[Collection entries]
────────────────────

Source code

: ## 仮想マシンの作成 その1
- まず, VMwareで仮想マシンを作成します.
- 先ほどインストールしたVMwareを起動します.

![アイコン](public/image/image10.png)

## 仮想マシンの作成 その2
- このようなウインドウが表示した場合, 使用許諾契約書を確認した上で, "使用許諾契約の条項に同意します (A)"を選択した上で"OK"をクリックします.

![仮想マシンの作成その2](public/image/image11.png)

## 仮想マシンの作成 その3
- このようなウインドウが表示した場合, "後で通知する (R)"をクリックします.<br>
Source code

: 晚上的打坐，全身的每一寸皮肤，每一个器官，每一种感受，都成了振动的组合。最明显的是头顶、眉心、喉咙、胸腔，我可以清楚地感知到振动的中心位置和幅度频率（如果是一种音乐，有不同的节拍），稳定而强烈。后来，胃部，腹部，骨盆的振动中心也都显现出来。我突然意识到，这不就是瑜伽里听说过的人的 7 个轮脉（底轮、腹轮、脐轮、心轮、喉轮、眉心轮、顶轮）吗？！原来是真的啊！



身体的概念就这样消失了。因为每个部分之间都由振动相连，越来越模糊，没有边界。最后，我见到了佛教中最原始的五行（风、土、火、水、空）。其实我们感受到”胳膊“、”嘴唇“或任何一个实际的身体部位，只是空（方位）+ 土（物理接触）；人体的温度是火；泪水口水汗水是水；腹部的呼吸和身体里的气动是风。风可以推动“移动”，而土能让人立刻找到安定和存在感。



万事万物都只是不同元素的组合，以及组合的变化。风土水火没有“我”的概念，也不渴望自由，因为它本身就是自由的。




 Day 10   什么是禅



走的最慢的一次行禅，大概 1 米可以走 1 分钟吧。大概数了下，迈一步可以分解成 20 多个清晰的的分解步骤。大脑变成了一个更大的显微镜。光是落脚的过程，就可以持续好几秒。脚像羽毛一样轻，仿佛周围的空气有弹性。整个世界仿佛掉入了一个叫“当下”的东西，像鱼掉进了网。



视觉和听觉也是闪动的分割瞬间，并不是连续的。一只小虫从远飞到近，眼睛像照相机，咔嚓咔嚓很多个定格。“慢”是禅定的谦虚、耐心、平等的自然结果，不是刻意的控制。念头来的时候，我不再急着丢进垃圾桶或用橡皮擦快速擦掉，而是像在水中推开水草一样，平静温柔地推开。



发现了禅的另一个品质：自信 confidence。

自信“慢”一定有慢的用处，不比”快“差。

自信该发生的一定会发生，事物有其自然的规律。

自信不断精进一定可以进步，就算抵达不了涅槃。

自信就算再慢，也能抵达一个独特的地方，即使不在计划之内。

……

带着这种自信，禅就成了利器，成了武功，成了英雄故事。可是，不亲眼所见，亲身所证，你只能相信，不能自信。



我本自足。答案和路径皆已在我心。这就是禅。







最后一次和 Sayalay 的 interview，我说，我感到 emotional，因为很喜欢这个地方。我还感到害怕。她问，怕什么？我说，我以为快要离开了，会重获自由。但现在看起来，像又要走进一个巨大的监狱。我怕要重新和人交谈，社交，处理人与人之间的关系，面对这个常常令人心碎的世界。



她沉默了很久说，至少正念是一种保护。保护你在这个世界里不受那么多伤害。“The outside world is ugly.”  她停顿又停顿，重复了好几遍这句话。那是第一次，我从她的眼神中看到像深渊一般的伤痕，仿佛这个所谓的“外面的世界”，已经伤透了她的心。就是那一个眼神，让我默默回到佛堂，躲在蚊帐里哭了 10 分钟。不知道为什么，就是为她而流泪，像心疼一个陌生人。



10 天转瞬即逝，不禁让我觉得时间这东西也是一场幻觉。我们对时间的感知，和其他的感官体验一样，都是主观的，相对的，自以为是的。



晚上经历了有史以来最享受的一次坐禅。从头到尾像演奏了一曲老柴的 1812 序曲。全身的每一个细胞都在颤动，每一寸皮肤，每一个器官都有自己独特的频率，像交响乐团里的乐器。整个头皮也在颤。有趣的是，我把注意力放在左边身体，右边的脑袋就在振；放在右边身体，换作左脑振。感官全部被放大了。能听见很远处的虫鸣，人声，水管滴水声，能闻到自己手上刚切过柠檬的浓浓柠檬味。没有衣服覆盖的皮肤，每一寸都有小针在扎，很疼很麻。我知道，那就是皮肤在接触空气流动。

────────────────────

• [WHAT TO PRODUCE]
Arrange every line of the records above into a JSON list of strings, one string per line, leaving out blank lines.

• [SOLUTION TO THIS PROBLEM]
[
  "Source code",
  ": ## 仮想マシンの作成 その1",
  "- まず, VMwareで仮想マシンを作成します.",
  "- 先ほどインストールしたVMwareを起動します.",
  "![アイコン](public/image/image10.png)",
  "## 仮想マシンの作成 その2",
  "- このようなウインドウが表示した場合, 使用許諾契約書を確認した上で, \"使用許諾契約の条項に同意します (A)\"を選択した上で\"OK\"をクリックします.",
  "![仮想マシンの作成その2](public/image/image11.png)",
  "## 仮想マシンの作成 その3",
  "- このようなウインドウが表示した場合, \"後で通知する (R)\"をクリックします.<br>",
  "Source code",
  ": 晚上的打坐，全身的每一寸皮肤，每一个器官，每一种感受，都成了振动的组合。最明显的是头顶、眉心、喉咙、胸腔，我可以清楚地感知到振动的中心位置和幅度频率（如果是一种音乐，有不同的节拍），稳定而强烈。后来，胃部，腹部，骨盆的振动中心也都显现出来。我突然意识到，这不就是瑜伽里听说过的人的 7 个轮脉（底轮、腹轮、脐轮、心轮、喉轮、眉心轮、顶轮）吗？！原来是真的啊！",
  "身体的概念就这样消失了。因为每个部分之间都由振动相连，越来越模糊，没有边界。最后，我见到了佛教中最原始的五行（风、土、火、水、空）。其实我们感受到”胳膊“、”嘴唇“或任何一个实际的身体部位，只是空（方位）+ 土（物理接触）；人体的温度是火；泪水口水汗水是水；腹部的呼吸和身体里的气动是风。风可以推动“移动”，而土能让人立刻找到安定和存在感。",
  "万事万物都只是不同元素的组合，以及组合的变化。风土水火没有“我”的概念，也不渴望自由，因为它本身就是自由的。",
  " Day 10   什么是禅",
  "走的最慢的一次行禅，大概 1 米可以走 1 分钟吧。大概数了下，迈一步可以分解成 20 多个清晰的的分解步骤。大脑变成了一个更大的显微镜。光是落脚的过程，就可以持续好几秒。脚像羽毛一样轻，仿佛周围的空气有弹性。整个世界仿佛掉入了一个叫“当下”的东西，像鱼掉进了网。",
  "视觉和听觉也是闪动的分割瞬间，并不是连续的。一只小虫从远飞到近，眼睛像照相机，咔嚓咔嚓很多个定格。“慢”是禅定的谦虚、耐心、平等的自然结果，不是刻意的控制。念头来的时候，我不再急着丢进垃圾桶或用橡皮擦快速擦掉，而是像在水中推开水草一样，平静温柔地推开。",
  "发现了禅的另一个品质：自信 confidence。",
  "自信“慢”一定有慢的用处，不比”快“差。",
  "自信该发生的一定会发生，事物有其自然的规律。",
  "自信不断精进一定可以进步，就算抵达不了涅槃。",
  "自信就算再慢，也能抵达一个独特的地方，即使不在计划之内。",
  "……",
  "带着这种自信，禅就成了利器，成了武功，成了英雄故事。可是，不亲眼所见，亲身所证，你只能相信，不能自信。",
  "我本自足。答案和路径皆已在我心。这就是禅。",
  "最后一次和 Sayalay 的 interview，我说，我感到 emotional，因为很喜欢这个地方。我还感到害怕。她问，怕什么？我说，我以为快要离开了，会重获自由。但现在看起来，像又要走进一个巨大的监狱。我怕要重新和人交谈，社交，处理人与人之间的关系，面对这个常常令人心碎的世界。",
  "她沉默了很久说，至少正念是一种保护。保护你在这个世界里不受那么多伤害。“The outside world is ugly.”  她停顿又停顿，重复了好几遍这句话。那是第一次，我从她的眼神中看到像深渊一般的伤痕，仿佛这个所谓的“外面的世界”，已经伤透了她的心。就是那一个眼神，让我默默回到佛堂，躲在蚊帐里哭了 10 分钟。不知道为什么，就是为她而流泪，像心疼一个陌生人。",
  "10 天转瞬即逝，不禁让我觉得时间这东西也是一场幻觉。我们对时间的感知，和其他的感官体验一样，都是主观的，相对的，自以为是的。",
  "晚上经历了有史以来最享受的一次坐禅。从头到尾像演奏了一曲老柴的 1812 序曲。全身的每一个细胞都在颤动，每一寸皮肤，每一个器官都有自己独特的频率，像交响乐团里的乐器。整个头皮也在颤。有趣的是，我把注意力放在左边身体，右边的脑袋就在振；放在右边身体，换作左脑振。感官全部被放大了。能听见很远处的虫鸣，人声，水管滴水声，能闻到自己手上刚切过柠檬的浓浓柠檬味。没有衣服覆盖的皮肤，每一寸都有小针在扎，很疼很麻。我知道，那就是皮肤在接触空气流动。"
]